We have argued with preponderance of evidence that the voter roll used for the October 10, 2017 elections is messy and cannot account for the total number of voters that registered for the elections.
The messy voter roll led to multiple voting by thousands of individuals throughout the country and those individuals throughout the country and those individuals are still in possession of multiple voter registration cards.
Consistently, the commission has told Liberia and the world that the Final Registration Roster they have is credible contrary to what we have proved.
It is extremely important that the political parties and the Liberian people to know exactly what nature of work will be done on the voter roll and all such works should be done with openness and transparency.
As the NEC has incessantly denied the messiness of the voter roll even in the face of mounting evidence, it is not advisable for any underhand work to be done on the voter roll as doing such could give the NEC more grounds for denial.
Additionally, the UP is advising that works intended to clean-up the messy voter roll should commence after the Supreme Court’s ruling and any such work must be done in consultations with the political parties.
It is unclear how the latest revelation will affect the outcome of the high court but what remains clear is the fact that the electoral body was aware of the issues now front and center of the elections dispute as far back as July when political parties were raising concerns about the voter roll.
During the same period, Mr. Augustine Ngafuan, former Foreign Minister who is now head of Vice President Joseph Boakai’s presidential campaign, raised an alarm, charging that NEC’s handling of the process was giving him jitters.
“Quite frankly, I am afraid. From what I’ve heard from Chairman Jerome Korkoya, I think we all, political actors and journalists need to sound the alarm and call a state of emergency around this issue because elections are won or lost based on the credibility of the voter roll.”
NEC commenced the Exhibition of the Provisional Voter Roll on June 12, 2017 and ended on June 17 at all 2080 Exhibition Centers (formerly Voter Registration Centers) across the country.
The exercise is a cardinal electoral date as per Article 9.2 of the Voter Registration Regulations and in keeping with section 3.6 of the New Elections Law of Liberia.
High Stakes for High Court
The Provisional Registration Roll is a compilation of names, photos, center codes, ages, among others of individuals who registered during the voter registration from February 1 to March 14, 2017.

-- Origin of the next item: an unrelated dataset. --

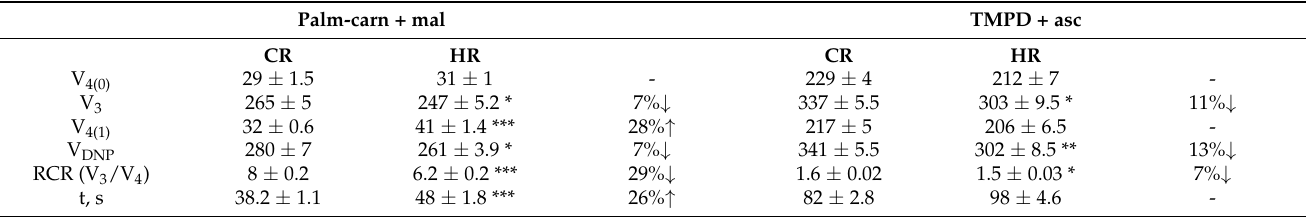
Table 3. Respiration parameters of heart mitochondria of control and hyperthyroid rats.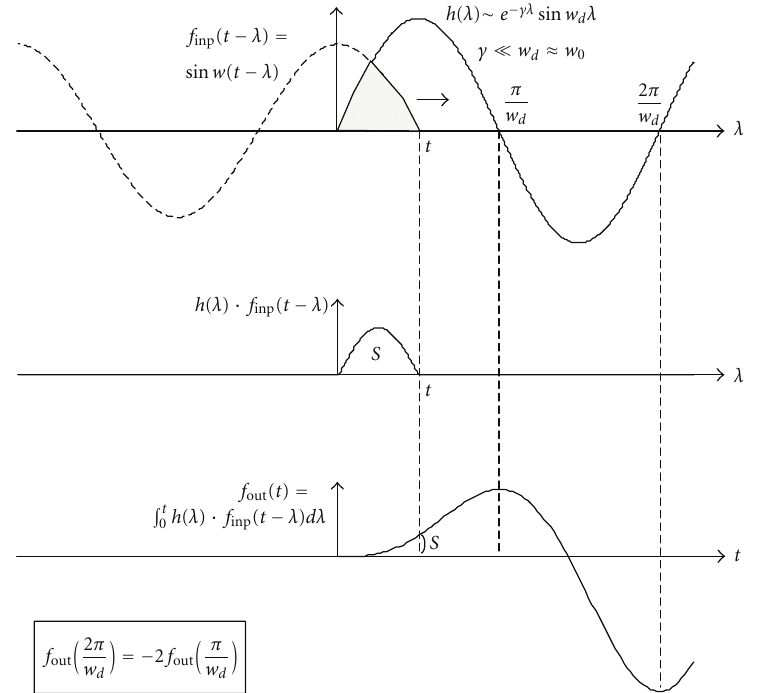
Figure 10: Graphically obtaining the resonant response for a second-order oscillatory system and a sinusoidal input, according to (10). The envelope (not shown) has to pass via the maxima and minima of 𝑓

Despite the revelation, the electoral process has been declared free and fair by all international stakeholders and international observers.
Last Friday, the heads of United Nations Missions in West Africa, at the end of the body’s 31st High-level Meeting, called for speedy end to the electoral dispute but noted that “compliance with the rule of law and due process is essential for strengthening Liberia’s nascent democracy.”
The body, in a joint communiqué, “expressed hope that the electoral process would be concluded expeditiously, stressing that legal challenges should be legitimate and in good faith.”
The body also “noted the importance of complying with the constitutionally-mandated date for the inauguration of the new government in January 2018.”
As Liberia and international stakeholders await the high court ruling this week, murmurs of how the ongoing saga will end continues to linger with the fate and future of Liberia’s political debacle hinging on a much-anticipated ruling of the high court.